課題一覧:
- 1) オシロスコープについての本文によると、市販されているオシロには何チャンネルのものがありますか。
- 2) オシロスコープについての本文を、最後の文のあとから続けて書いてください。

本文:
++++++++++

オシロスコープは発振(Oscillation)とScope(観測する装置)の造語で、波形観測装置の総称です。水平方向に一定時間間隔で、各時刻の電圧の強さを表示します。
水平方向の時間間隔を切り替えることで、早い信号(10MHz)から遅い信号(0.1Hz)まで表示できます。早い信号を表示できるオシロは高価になります。
水平方向に表示する速度から、波形の周期が測定できます。周期は通常、画面1目盛り当たりの時間(Time/sec)1であらわします。また、電圧も入力回路の設定感度から測定できます。入力感度は、1目盛り当たりの電圧で設定します。ただし、オシロに付属している測定ケーブル(プローブ)は、電圧を1/10にしている場合があります。
オシロによる観測で一番厄介な問題は画面上の波形を静止させることです。繰り返し波形を表示するとき、表示の開始を波形の先頭にあわせる(同期をとる)ことが必要です。このため、オシロには トリガ
回路があり、波形の先頭(や最後)の瞬間を捕まえて、表示を開始します。トリガは「銃の引き金」を意味します。
しかし、複雑な波形の場合「波形の先頭」を判断することは困難で、この場合、波形の先頭を示す信号をトリガ信号として、トリガ回路に接続します。観測信号からトリガをする方法を内部トリガ(Internal
Trigger)といいます。
多くのオシロでは複数の信号波形を同時に表示することができます。表示できる信号をチャンネルと呼びます。2-6チャンネルのオシロが市販されています。複数の信号を時間を揃えて表示するには、適切なトリガ信号を選択する必要があります。
測定周波数が高くない(100MHz以下)の場合、測定信号をAD変換してメモリに保存し、保存した内容を読みながら表示する方法があります。表示装置として通常のパソコンが利用できますから、安価な波形観測システムができます。この方法はメモリやAD変換速度に制約されますが、繰り返しでない単発信号の表示も可能です。

++++++++++

抽出データ:
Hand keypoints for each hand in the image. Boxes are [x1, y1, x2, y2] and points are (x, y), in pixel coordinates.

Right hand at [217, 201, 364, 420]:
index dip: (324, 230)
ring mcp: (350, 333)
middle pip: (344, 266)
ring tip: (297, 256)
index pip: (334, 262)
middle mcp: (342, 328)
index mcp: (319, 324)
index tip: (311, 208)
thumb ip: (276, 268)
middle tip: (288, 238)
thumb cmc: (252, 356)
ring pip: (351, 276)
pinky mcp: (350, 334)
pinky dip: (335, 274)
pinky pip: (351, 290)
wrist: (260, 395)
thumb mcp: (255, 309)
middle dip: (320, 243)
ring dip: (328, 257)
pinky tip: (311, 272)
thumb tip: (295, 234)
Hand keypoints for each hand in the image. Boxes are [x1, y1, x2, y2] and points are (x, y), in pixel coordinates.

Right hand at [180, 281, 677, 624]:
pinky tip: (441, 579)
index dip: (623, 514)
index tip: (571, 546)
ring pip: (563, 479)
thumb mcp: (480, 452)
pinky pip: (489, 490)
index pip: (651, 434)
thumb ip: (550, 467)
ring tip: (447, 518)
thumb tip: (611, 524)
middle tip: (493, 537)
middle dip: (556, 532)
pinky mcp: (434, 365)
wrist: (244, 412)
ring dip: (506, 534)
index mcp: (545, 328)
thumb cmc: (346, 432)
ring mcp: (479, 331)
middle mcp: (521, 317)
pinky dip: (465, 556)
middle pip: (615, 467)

++++++++++

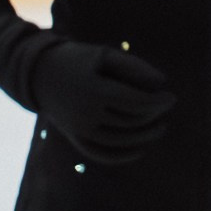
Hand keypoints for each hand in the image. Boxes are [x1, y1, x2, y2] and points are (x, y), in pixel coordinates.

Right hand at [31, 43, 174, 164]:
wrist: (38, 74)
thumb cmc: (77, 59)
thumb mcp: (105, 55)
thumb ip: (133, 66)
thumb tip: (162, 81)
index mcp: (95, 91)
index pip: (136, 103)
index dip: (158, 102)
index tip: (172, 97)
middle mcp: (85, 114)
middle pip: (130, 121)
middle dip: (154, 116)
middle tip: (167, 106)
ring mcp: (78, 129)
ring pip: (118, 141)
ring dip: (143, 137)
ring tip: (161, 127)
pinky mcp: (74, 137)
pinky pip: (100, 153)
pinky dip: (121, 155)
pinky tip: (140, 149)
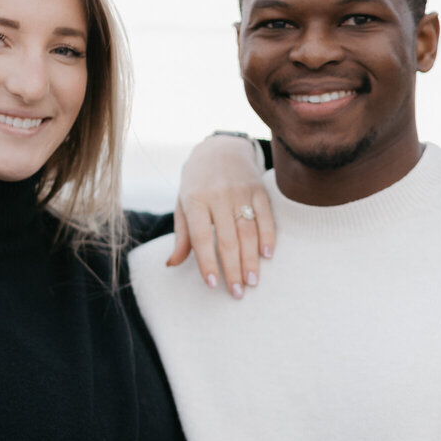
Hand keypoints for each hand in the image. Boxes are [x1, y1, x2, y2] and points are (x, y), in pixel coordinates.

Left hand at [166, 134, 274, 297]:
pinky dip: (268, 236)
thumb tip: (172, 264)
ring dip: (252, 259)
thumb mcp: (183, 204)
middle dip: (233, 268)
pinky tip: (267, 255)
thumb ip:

++++++++++

解答:
- 1) 2〜6チャンネルのオシロが市販されています。

- 2)
お城には数十の切り替えスイッチや「つまみ」があります。オシロの構造と関係付けて理解することが、操作法に慣れる近道です。
チャンネル数だけの入力回路があります。入力信号がディジタルの場合、切り替え(AC-GND-DC)はDCにします(図の5,11)。GNDは入力を0Vにします。このときの表示波形の位置が0Vの位置になります。表示位置は
POSITION で移動可能です(12,13)
入力電圧が小さいとき、入力回路の感度を設定して信号を増幅します(7,9)。感度の単位は V/DIV
で、1目盛り当たりの電圧で指定します。入力感度を連続的に変更するボリューム型のつまみがある場合、これを、右に回しきると正しい設定値になります。
表示するチャンネルを指定します。同時2チャンネル表示も可能です(14)。
水平方向に表示する時間を指定します。時間は 時間/目盛り で指定します。連続可変するつまみがある場合、これを右に回しきったとき正しい時間になります(23,25)。
トリガ信号を選択する切り替えスイッチ(Torigger Source)があります(16:Source)。通常、内部(Internal)に設定します。内部トリガの場合、さらにトリガを取り出すチャンネルを指定します。
他にトリガをかける信号のレベルを設定するLevelつまみ(22:Level)や、トリガをかける波形の立ち上がりと立下りを指定するSlope(21)などの切り替えもあります。
画面に表示する電子ビームの強さ(2:Intensity)、絞込み(3:Focus)、画面メモリの表示(4:Illumination)などが調整できます。
表示がでない:
トリガ信号がてていない場合(トリガソース、level、Coupling)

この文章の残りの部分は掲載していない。